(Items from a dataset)
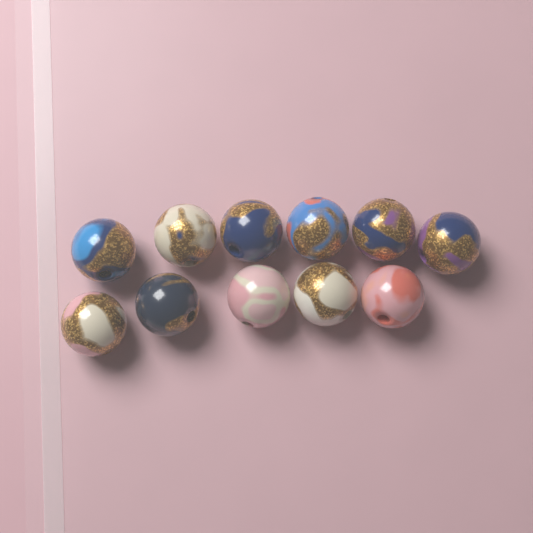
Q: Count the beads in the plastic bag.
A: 11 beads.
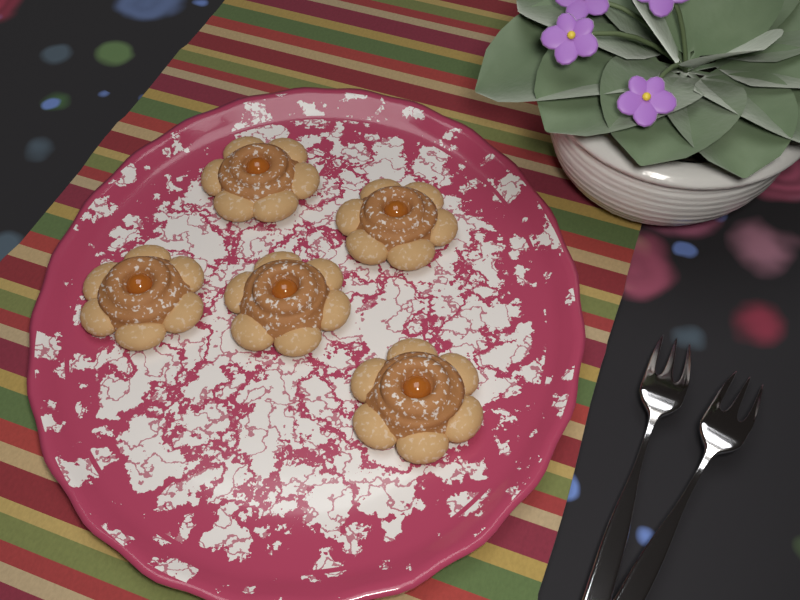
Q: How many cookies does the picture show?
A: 5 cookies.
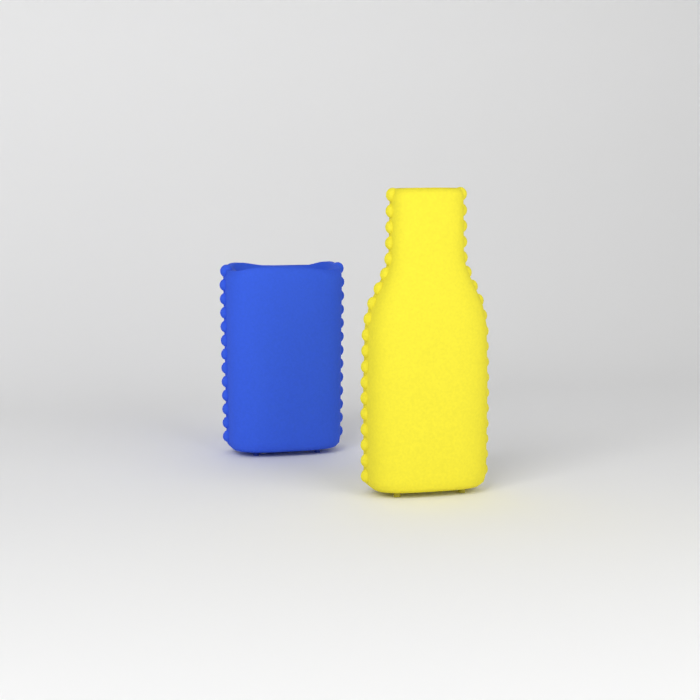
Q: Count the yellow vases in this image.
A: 1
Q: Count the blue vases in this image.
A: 1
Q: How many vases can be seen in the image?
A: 2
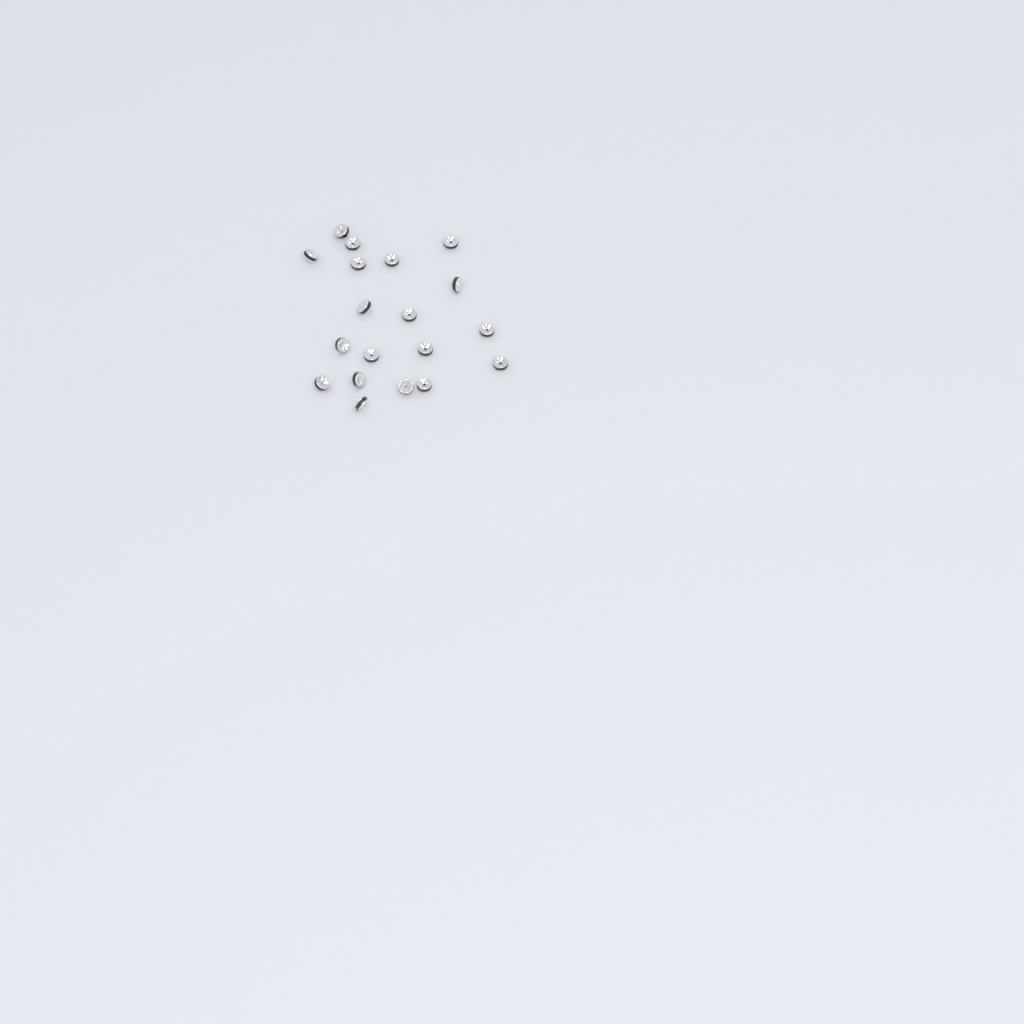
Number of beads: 19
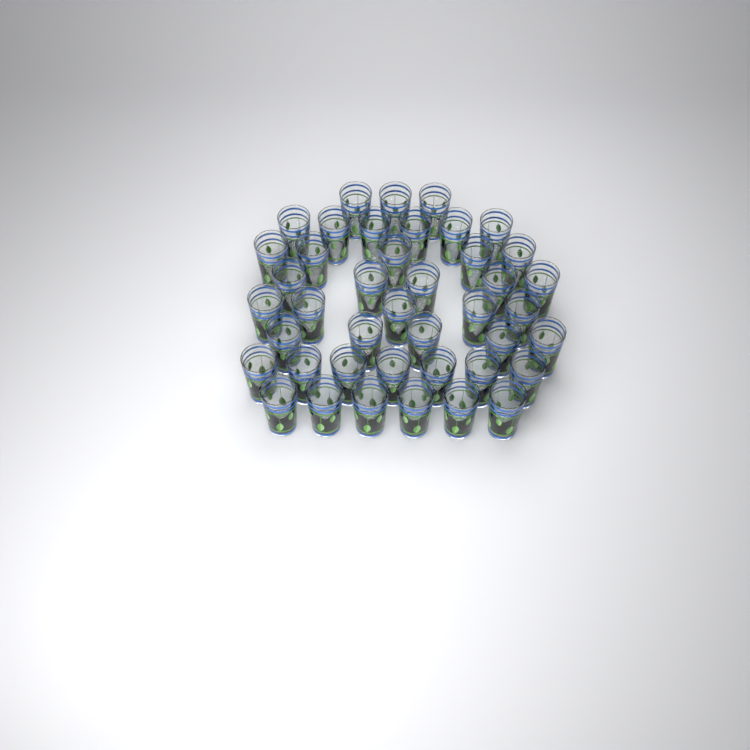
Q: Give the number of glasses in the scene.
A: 42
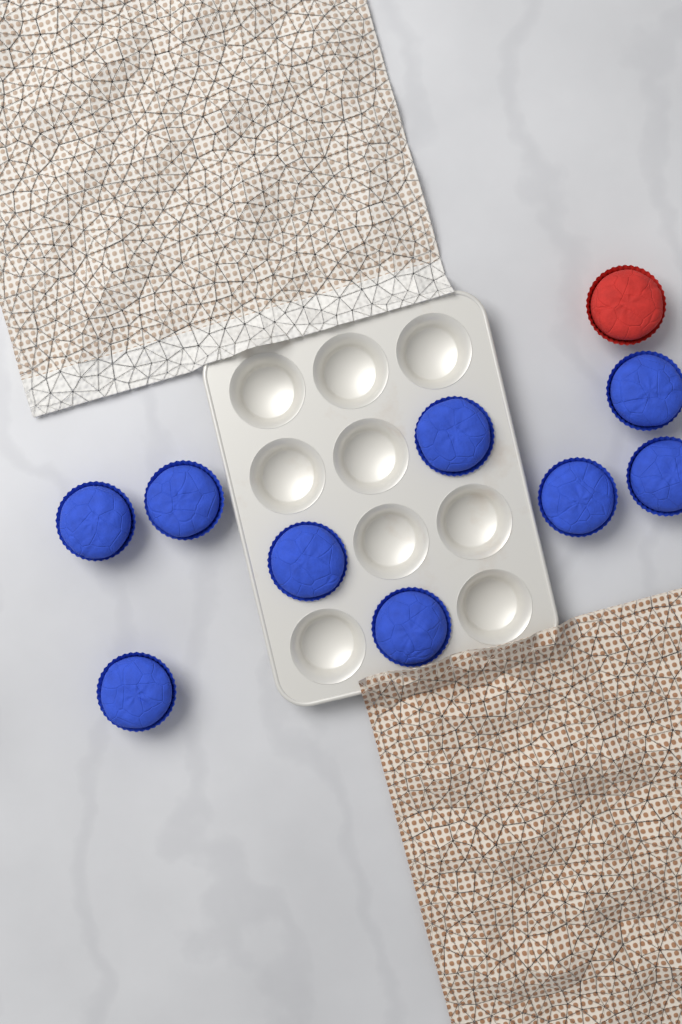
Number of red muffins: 1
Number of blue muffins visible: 9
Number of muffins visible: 10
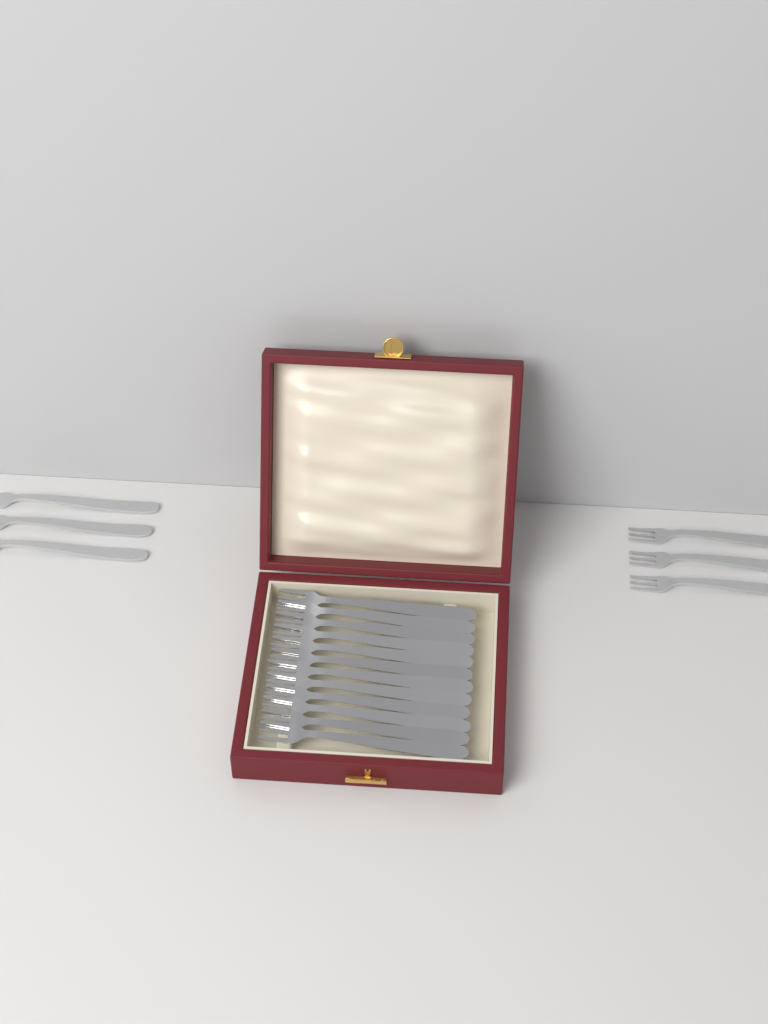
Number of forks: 18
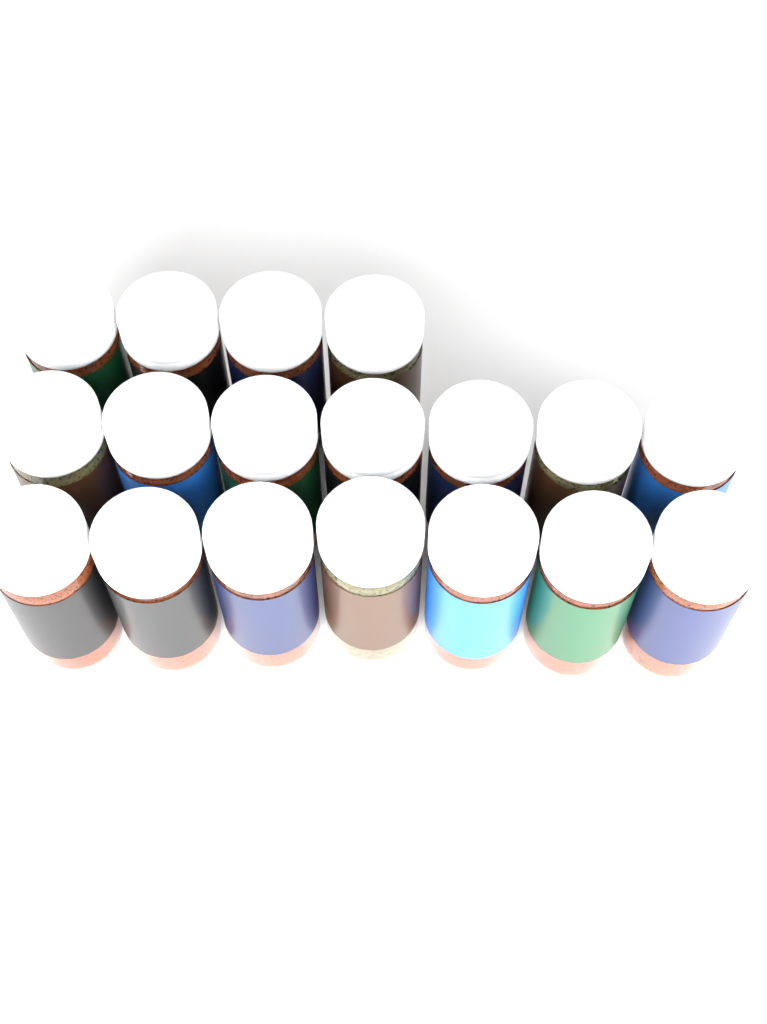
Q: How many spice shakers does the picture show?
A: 18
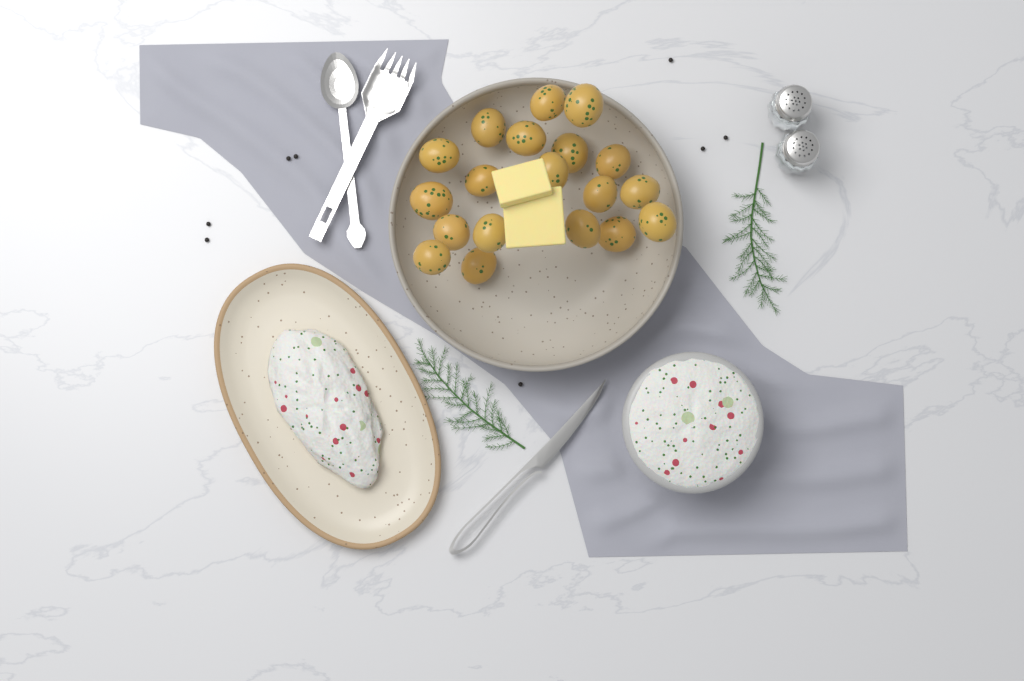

What the task requires »
Give the material above as a Markdown table with the columns No. and Line, one numbered row per line, leaving out blank lines and the pictures.

Final result »
| No. | Line |
|---|---|
| 1 | Q: Count the beads in the plastic bag. |
| 2 | A: 11 beads. |
| 3 | Q: How many cookies does the picture show? |
| 4 | A: 5 cookies. |
| 5 | Q: Count the yellow vases in this image. |
| 6 | A: 1 |
| 7 | Q: Count the blue vases in this image. |
| 8 | A: 1 |
| 9 | Q: How many vases can be seen in the image? |
| 10 | A: 2 |
| 11 | Number of beads: 19 |
| 12 | Q: Give the number of glasses in the scene. |
| 13 | A: 42 |
| 14 | Number of red muffins: 1 |
| 15 | Number of blue muffins visible: 9 |
| 16 | Number of muffins visible: 10 |
| 17 | Number of forks: 18 |
| 18 | Q: How many spice shakers does the picture show? |
| 19 | A: 18 |